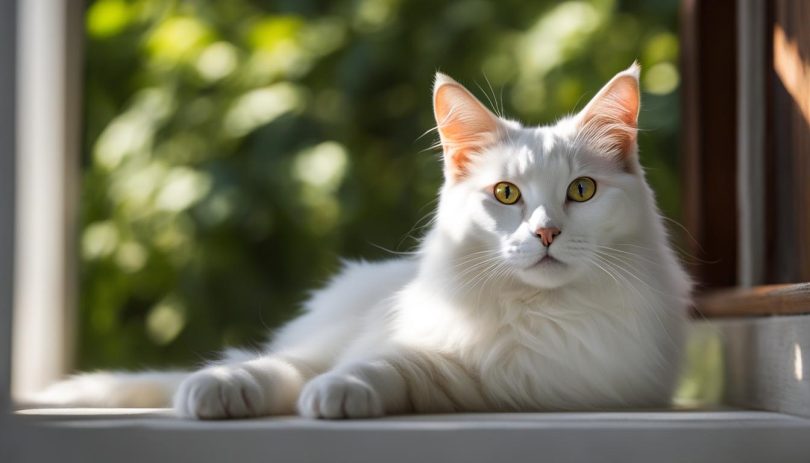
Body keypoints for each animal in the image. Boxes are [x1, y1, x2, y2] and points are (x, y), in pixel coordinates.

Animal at [34, 64, 688, 420]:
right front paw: (224, 388)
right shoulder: (381, 342)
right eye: (506, 195)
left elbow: (383, 370)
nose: (547, 233)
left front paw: (336, 395)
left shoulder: (502, 383)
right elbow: (290, 367)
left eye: (582, 191)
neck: (532, 314)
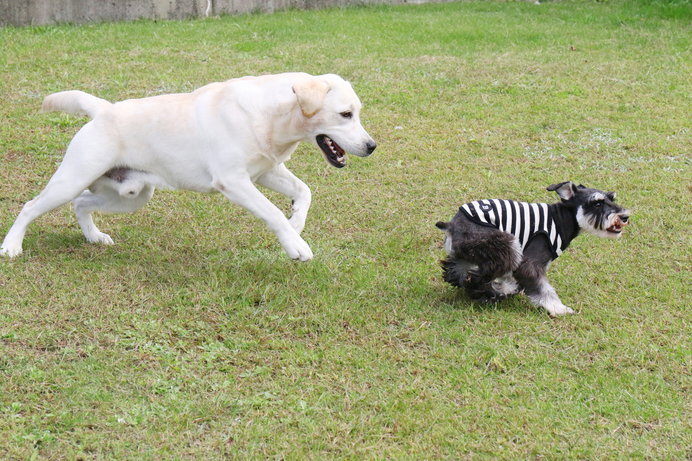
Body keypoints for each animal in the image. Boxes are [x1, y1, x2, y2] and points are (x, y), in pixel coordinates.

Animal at [0, 72, 376, 258]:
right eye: (346, 114)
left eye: (357, 112)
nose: (372, 146)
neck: (270, 116)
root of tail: (103, 109)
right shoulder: (234, 182)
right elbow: (271, 212)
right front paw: (295, 246)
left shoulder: (265, 171)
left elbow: (304, 191)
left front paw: (296, 223)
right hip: (72, 180)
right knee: (31, 206)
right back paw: (12, 247)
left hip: (131, 195)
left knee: (81, 204)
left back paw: (94, 237)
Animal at [438, 181, 632, 314]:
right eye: (597, 203)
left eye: (611, 198)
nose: (624, 216)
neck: (562, 218)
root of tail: (452, 224)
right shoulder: (530, 263)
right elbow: (543, 288)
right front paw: (559, 308)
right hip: (507, 246)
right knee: (478, 277)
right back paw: (494, 292)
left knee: (459, 270)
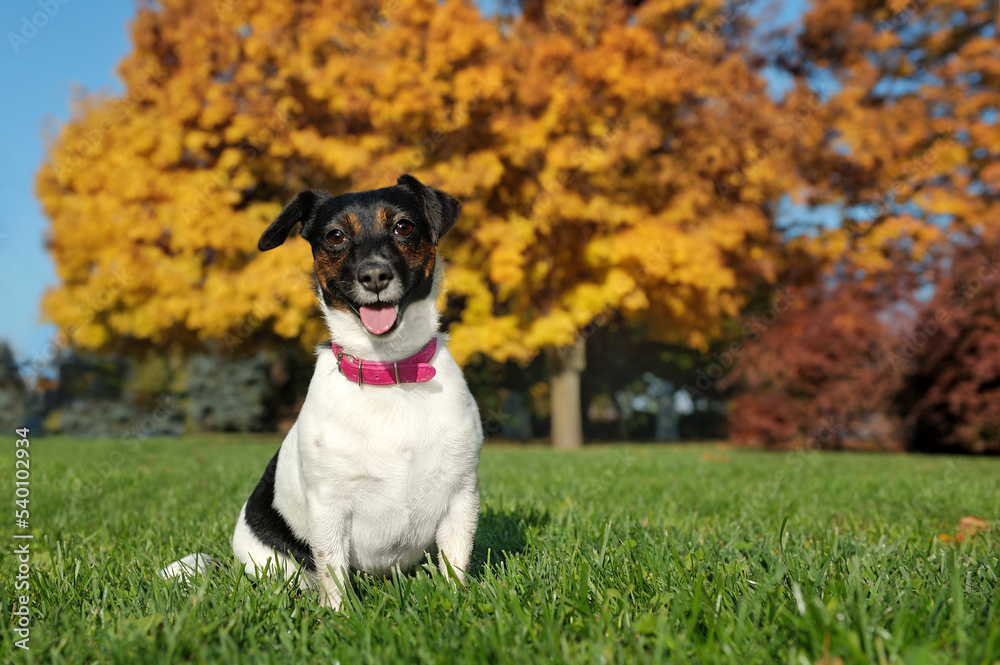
++++++++
**Exercise description**
Without including any picture, retype the entries exactly.

**Answer to the exercise**
Body keypoints for each animal in the image. Boxes are [x1, y1, x2, y2] and points are (x, y), in pixel coordinates.

Animal at [34, 64, 688, 420]:
right front paw: (224, 388)
right shoulder: (381, 342)
right eye: (506, 195)
left elbow: (383, 370)
nose: (547, 233)
left front paw: (336, 395)
left shoulder: (502, 383)
right elbow: (290, 367)
left eye: (582, 191)
neck: (532, 314)
Body keypoints for each animal in the image. Boxes are [x1, y1, x2, y2] and points are (x, y), in pixel coordinates.

Animal at [0, 72, 376, 258]:
right eye: (346, 114)
left eye: (357, 112)
nose: (372, 146)
neck: (270, 116)
root of tail: (103, 109)
right shoulder: (234, 182)
right elbow: (271, 212)
right front paw: (295, 246)
left shoulder: (265, 171)
left elbow: (304, 191)
left front paw: (296, 223)
right hip: (72, 180)
right knee: (31, 206)
right back paw: (12, 247)
left hip: (131, 195)
left knee: (81, 204)
left back paw: (94, 237)
Animal at [438, 181, 632, 314]:
right eye: (597, 203)
left eye: (611, 198)
nose: (624, 216)
neck: (562, 218)
root of tail: (452, 224)
right shoulder: (530, 263)
right elbow: (543, 288)
right front paw: (559, 308)
right hip: (507, 246)
right knee: (478, 277)
right back paw: (494, 292)
left knee: (459, 270)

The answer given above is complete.